This article was originally published on Site of the Gaming Dead, a now-defunct video gaming blog, on April 21, 2010. I have attempted to recreate the article here, complete with images (when possible).
If ever you doubted the coolness of Italians, now’s the time to blast those doubts into the stratosphere, preferably using your Nintendo Zapper Light Gun. AIOMI, the Italian Association for Multimedia Interactive Works – Movement for Video Game Culture has released its first video spot promoting video game culture.
Video creators Nicola Ferrarese and Corrado Agnese combine high art (the Mona Lisa) and one of the most beloved video games of all time (Duck Hunt) in an effort to dispel the prejudices that video games are merely a childish form of entertainment. In the video, a museum-goer quietly examines the Mona Lisa…until he notices a strange gun-like device hanging from beneath its frame.
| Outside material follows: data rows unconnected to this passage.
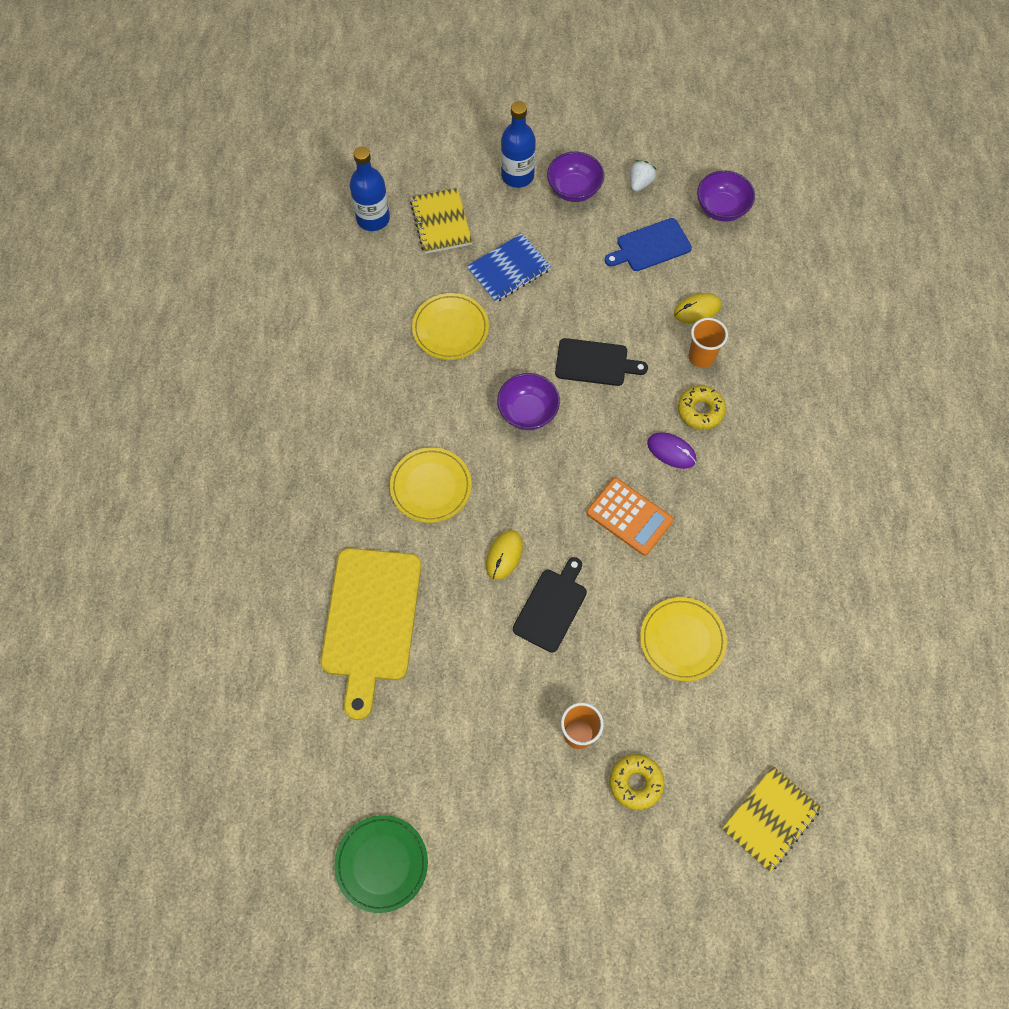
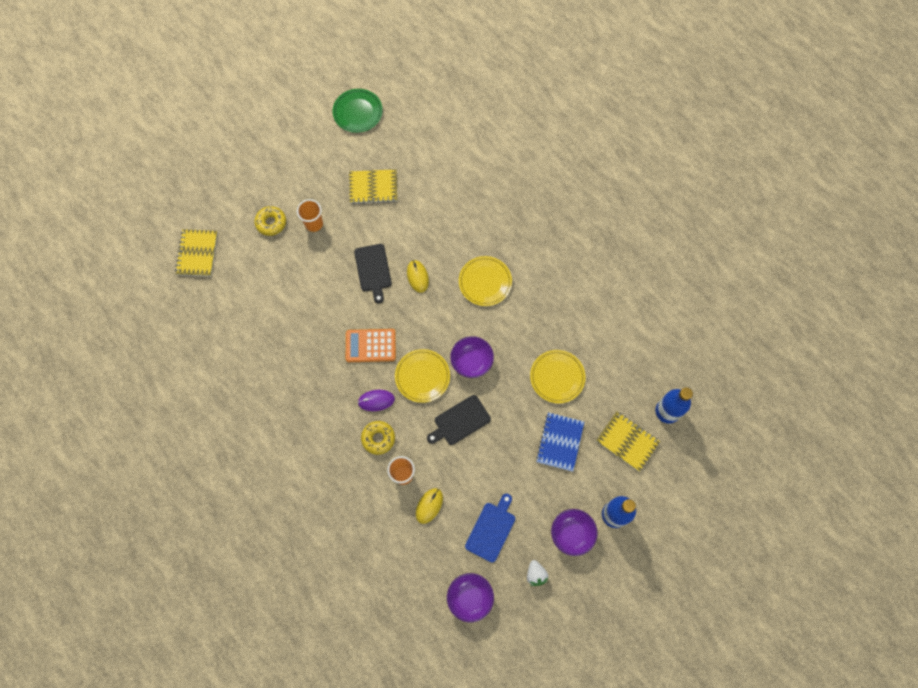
camera: 140 degrees right, 5 degrees up
yellow cutting board [321,548,421,720] -> none
yellow plate [640,597,727,681] -> yellow plate moved to [395,349,450,403]
none -> yellow notebook [349,169,397,204]

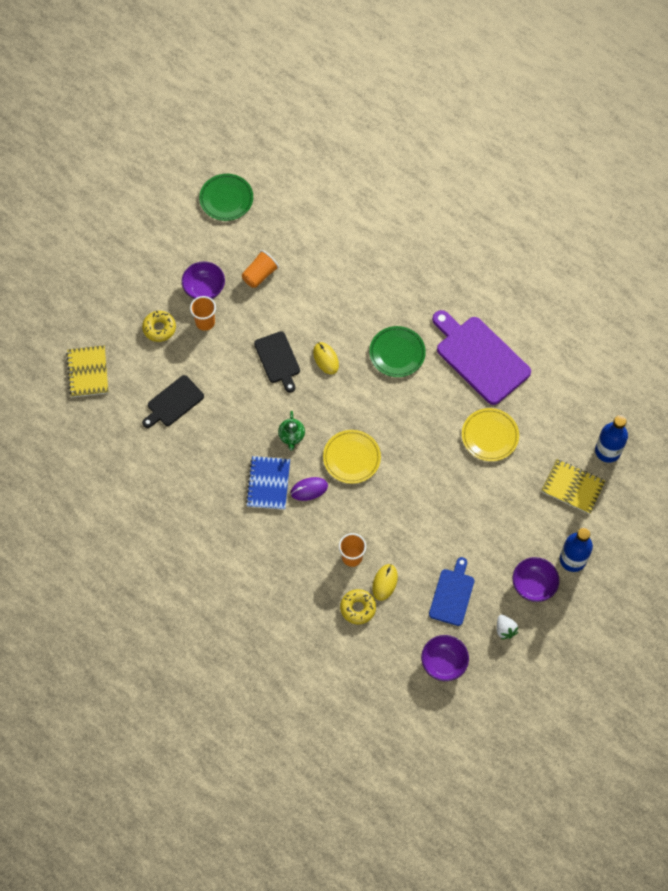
camera: 10 degrees left, 5 degrees down
orange calculator [346,329,396,362] -> green teapot [278,411,305,450]
yellow notebook [349,169,397,204] -> orange cup [242,250,279,288]
yellow donut [361,421,395,455] -> yellow donut moved to [340,589,376,624]
black cutting board [427,395,491,445] -> black cutting board moved to [142,375,204,428]
purple bowl [450,336,494,378] -> purple bowl moved to [182,261,225,299]
yellow plate [459,256,512,306] -> green plate [369,326,426,377]
blue notebook [536,412,584,472] -> blue notebook moved to [246,456,290,510]
none -> purple cutting board [432,310,531,405]

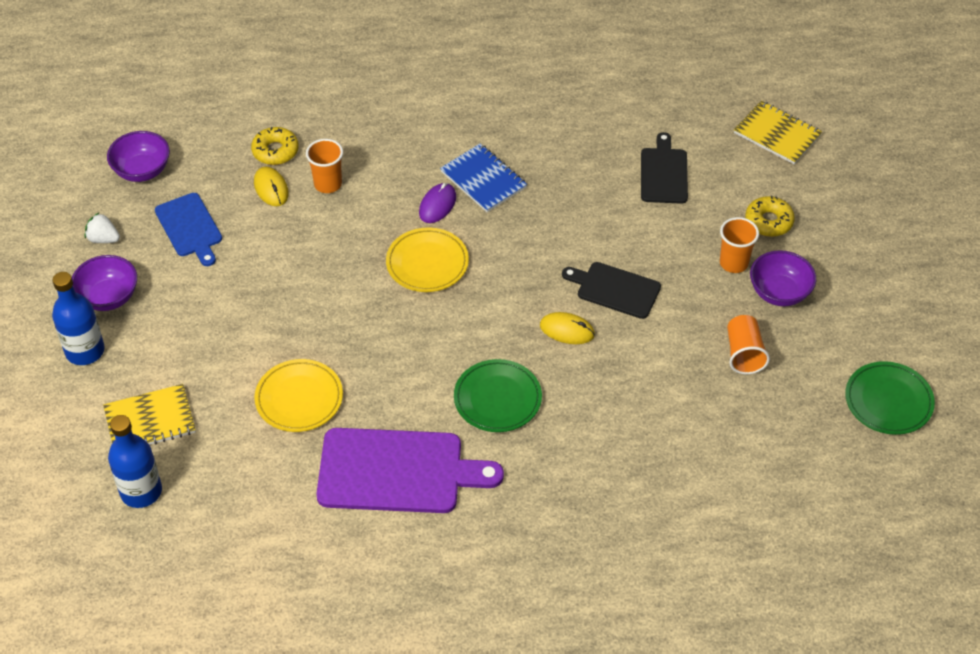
camera: 135 degrees right, 15 degrees down
green teapot [278,411,305,450] -> none

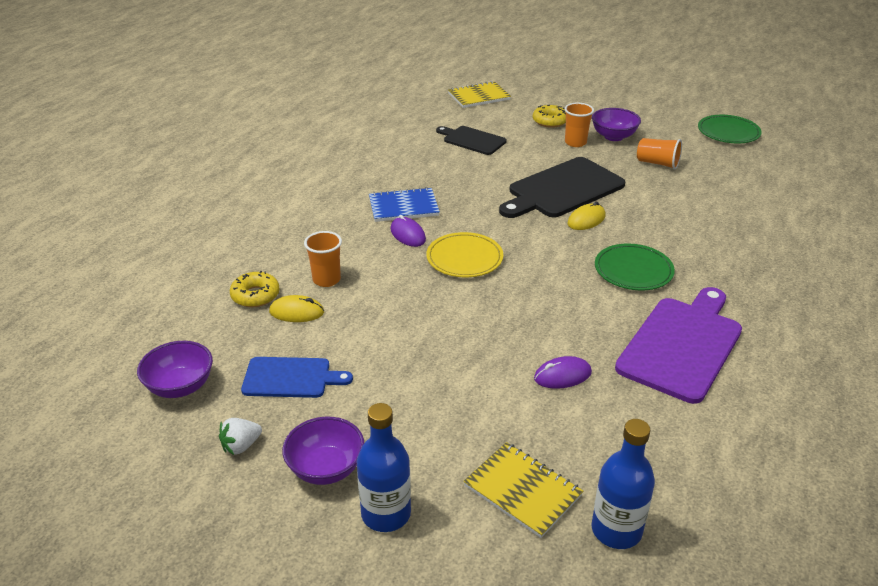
camera: 60 degrees left, 15 degrees down
yellow notebook [103,384,196,445] -> yellow notebook turned 60 degrees counterclockwise [463,442,583,538]
yellow plate [254,359,343,432] -> purple mouse [534,356,592,389]
black cutting board [562,262,661,319] -> black cutting board [499,157,625,218], size x1.72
Then he hears a strange noise, apparently coming from the painting: quack. Quack Quack.
Experimenting, he picks up the gun and fires, and the distorted duck quacks its last…that is until another of its flock flies on-screen. The guy really gets into it then: aiming and (pardon the pun) ducking, shooting and aiming again. A security guard walks by and shakes his head, as if in resignation. So much for the old days, when museums were silent, he seems to be thinking. Now everyone’s discovering video games are as much a part of culture as Leonardo Da Vinci’s works!
The spot is just one of many we can expect from AIOMI in the coming months while they await the opening of ViGaMus, the Video Game Museum, in Rome in 2011. As if I didn’t have enough reasons to visit Italy! Expect to see more unique spots on video games as culture and art, along with updates on AIOMI’s progress as it gears up to open ViGaMus next year.